He gestured between us, at the charged air. “If this is worth exploring.”
“You’re on tour.”
He held out his phone. “I am. But we’re in Asheville for three more days. Then Charlotte for a week, then back here for another show before we leave North Carolina. Give me your number. I’ll text you. You can think about it. No pressure.”
“This is pressure.”
“This is me being clear about what I want. Pressure would be showing up at your work with flowers and a boom box.”
“That’s stalking.”
“Only if it’s unwanted. Is it unwanted, Autumn?” His smile was devastating.
My name again. I was going to have a problem with the way he said my name.
“I don’t date musicians.” My voice came out rough.
“Good thing I’m a person who makes music then.”
“That’s the same thing.”
“It’s really not.”
We stared at each other. The room felt too small, too hot, too full of possibility and danger and all the things I’d sworn off when my marriage ended. Being alone was safer than being hurt.
Brynn glared at me. “Give him your number.”
“Stay out of this.” I didn’t look at her.
“I’m physically incapable of staying out of anything. It’s my fatal flaw. Also, you’re being an idiot.”
“Brynn.”
“He’s hot, he’s talented, he’s interested, and you haven’t been on a date since the cryptocurrency guy who tried to pitch you an NFT between the appetizer and entrée . Give. Him. Your. Number.”

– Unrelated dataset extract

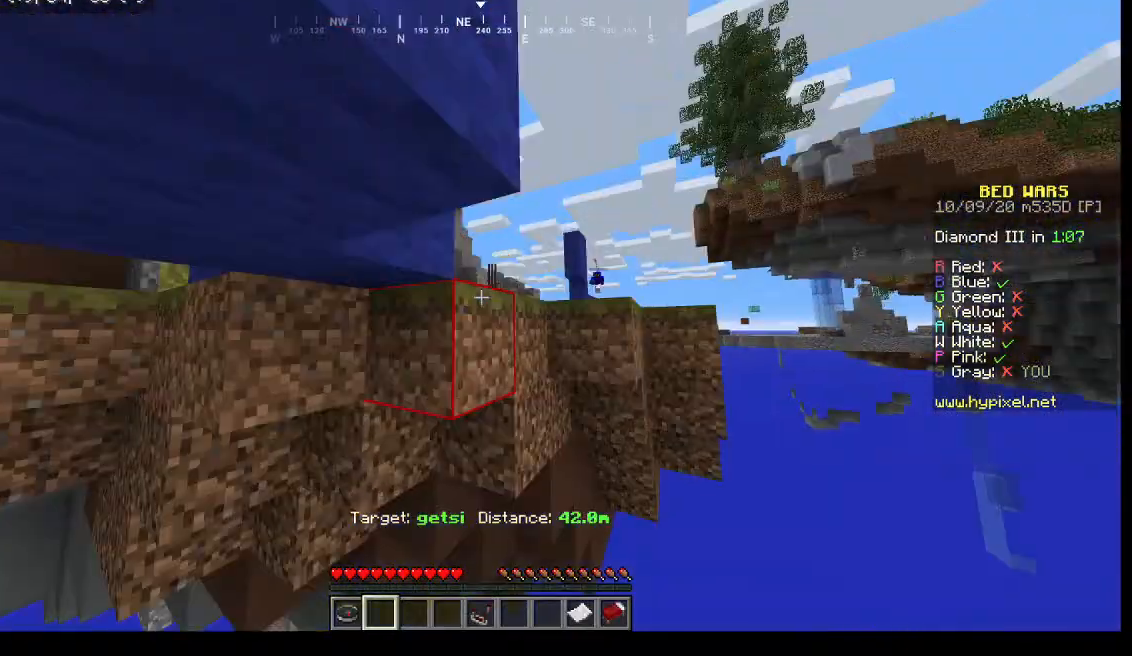
{"keys": [], "mouse": [], "events": []}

Cole’s eyebrows shot up. “Cryptocurrency guy?”
“We don’t talk about cryptocurrency guy.”
“That bad?”
“He compared Bitcoin to the evolution of human consciousness.”
“Yikes.”
“For forty-five minutes.”
“I promise I won’t mention cryptocurrency once. Scout’s honor.”
“Were you a Scout?”
“No. But I’m making a sincere promise anyway.”
A laugh bubbled up before I could stop it. He was ridiculous. The whole situation was absurd.
But he looked at me as if I mattered, like I was more than the sum of my failures and insecurities. It had been so long since anyone had looked at me like that.
Before I could talk myself out of it, I took his phone. Typed in my number. Handed it back.